◆ Document segment
^^^^^^^^^^^^^^^^
Common SAP ERP Fiscal Reporting Gaps Perpetuate Compliance Risks in Latin America

Scott Lewin
October 1, 2015

Compliance with complex e-invoicing and e-accounting legislation in Latin America requires a dedicated, multi-tiered, flexible solution. While corporate governance and risk management dictate that such compliance be managed through corporate ERP systems, SAP’s support of these regulations has historically been fragmented, leaving gaping holes that result in severe audit and penalty risks.

For example, SAP focuses its Brazil SPED maintenance on key federal-level reports, including SPED accounting, but does not fully support other reporting requirements like Ficha de Conteúdo de Importação (FCI) and Guia de Informação (GIA). In Peru, Libros mandates new reports, but many of the recently required data elements aren’t covered with standard SAP OSS notes. Click here to listen to the webinar replay, “Common SAP ERP Gaps in VAT & Fiscal Reporting in Brazil”.
^^^^^^^^^^^^^^^^
◆ Task data
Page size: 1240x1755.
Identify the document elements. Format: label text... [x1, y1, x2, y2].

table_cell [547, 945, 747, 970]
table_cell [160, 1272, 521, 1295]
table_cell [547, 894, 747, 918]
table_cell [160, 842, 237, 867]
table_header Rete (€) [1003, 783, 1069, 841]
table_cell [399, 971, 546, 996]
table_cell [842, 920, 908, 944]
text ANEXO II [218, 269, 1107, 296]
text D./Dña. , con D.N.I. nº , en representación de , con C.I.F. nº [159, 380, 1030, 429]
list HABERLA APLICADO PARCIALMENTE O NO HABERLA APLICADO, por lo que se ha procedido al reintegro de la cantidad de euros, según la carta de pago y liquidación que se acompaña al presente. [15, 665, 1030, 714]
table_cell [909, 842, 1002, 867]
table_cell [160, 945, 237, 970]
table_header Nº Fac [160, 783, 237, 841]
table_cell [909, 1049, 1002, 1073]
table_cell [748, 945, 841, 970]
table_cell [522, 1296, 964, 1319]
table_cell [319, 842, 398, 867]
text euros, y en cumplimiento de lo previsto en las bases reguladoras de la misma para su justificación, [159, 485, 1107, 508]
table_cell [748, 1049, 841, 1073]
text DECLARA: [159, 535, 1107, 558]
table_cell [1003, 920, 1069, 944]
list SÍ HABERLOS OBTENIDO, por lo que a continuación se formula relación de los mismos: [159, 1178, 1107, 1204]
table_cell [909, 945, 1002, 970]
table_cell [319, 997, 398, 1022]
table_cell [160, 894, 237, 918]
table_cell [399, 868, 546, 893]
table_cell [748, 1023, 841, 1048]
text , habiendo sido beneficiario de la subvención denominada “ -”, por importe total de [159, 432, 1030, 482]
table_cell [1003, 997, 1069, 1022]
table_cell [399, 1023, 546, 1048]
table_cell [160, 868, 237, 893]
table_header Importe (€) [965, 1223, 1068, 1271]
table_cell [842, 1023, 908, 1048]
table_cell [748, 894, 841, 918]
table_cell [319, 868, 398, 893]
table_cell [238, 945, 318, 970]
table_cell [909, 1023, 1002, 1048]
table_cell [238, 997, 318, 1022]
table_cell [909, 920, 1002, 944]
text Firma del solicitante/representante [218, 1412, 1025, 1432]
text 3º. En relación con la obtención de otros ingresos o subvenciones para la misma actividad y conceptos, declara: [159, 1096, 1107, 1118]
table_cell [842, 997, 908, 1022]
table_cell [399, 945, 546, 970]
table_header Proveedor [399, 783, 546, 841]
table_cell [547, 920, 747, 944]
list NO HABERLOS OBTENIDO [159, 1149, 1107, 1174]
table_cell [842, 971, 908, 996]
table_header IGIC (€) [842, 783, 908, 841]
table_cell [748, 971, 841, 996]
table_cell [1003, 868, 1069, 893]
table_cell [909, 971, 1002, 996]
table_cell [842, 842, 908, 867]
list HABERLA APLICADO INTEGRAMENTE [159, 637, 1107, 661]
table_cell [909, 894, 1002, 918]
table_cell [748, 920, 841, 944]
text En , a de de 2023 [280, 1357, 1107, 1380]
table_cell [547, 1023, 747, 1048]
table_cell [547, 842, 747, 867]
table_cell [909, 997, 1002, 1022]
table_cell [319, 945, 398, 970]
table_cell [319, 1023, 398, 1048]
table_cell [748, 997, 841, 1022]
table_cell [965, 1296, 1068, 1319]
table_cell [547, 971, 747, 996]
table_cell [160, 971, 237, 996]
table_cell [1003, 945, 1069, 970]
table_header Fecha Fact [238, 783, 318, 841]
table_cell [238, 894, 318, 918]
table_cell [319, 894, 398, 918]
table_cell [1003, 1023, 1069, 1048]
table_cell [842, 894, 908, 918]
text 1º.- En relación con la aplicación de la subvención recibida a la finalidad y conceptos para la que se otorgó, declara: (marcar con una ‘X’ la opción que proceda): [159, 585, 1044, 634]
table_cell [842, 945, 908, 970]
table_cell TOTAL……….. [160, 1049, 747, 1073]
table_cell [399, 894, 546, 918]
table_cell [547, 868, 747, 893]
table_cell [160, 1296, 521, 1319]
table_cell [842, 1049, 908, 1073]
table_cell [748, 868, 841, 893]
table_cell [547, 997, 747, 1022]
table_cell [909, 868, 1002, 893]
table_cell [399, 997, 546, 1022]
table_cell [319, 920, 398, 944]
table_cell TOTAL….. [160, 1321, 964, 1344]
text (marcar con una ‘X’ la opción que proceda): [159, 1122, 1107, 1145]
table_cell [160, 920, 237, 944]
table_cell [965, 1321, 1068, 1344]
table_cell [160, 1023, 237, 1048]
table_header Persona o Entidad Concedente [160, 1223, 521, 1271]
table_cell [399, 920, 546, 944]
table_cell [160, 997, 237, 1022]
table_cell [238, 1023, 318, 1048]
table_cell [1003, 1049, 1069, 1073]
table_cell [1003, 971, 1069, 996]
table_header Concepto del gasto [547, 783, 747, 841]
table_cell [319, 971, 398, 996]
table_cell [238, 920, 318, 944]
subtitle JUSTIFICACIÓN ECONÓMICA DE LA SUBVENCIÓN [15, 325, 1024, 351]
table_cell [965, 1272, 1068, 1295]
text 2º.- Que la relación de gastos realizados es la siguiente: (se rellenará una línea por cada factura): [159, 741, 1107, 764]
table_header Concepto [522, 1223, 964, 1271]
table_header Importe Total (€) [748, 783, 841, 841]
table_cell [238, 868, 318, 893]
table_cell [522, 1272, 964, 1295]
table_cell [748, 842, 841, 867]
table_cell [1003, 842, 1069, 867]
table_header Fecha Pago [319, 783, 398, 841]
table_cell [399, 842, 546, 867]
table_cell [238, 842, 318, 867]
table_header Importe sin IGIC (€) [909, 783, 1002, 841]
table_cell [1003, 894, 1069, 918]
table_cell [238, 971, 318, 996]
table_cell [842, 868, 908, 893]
^^^^^^^^^^^^^^^^
◆ Required tasks
**1)** List every Brazilian reporting requirement that the article on SAP fiscal reporting gaps names.
**2)** In the entries, substitute "grid_cell" for every "table_cell" in the lines that begin at the line containing "table_cell [547, 945, 747, 970]" and stop after the line containing "text ANEXO II [218, 269, 1107, 296]". Return only those lines, with nothing else changed.

◆ Full answers
**1)**
- SPED accounting
- Ficha de Conteúdo de Importação (FCI)
- Guia de Informação (GIA)

**2)**
grid_cell [547, 945, 747, 970]
grid_cell [160, 1272, 521, 1295]
grid_cell [547, 894, 747, 918]
grid_cell [160, 842, 237, 867]
table_header Rete (€) [1003, 783, 1069, 841]
grid_cell [399, 971, 546, 996]
grid_cell [842, 920, 908, 944]
text ANEXO II [218, 269, 1107, 296]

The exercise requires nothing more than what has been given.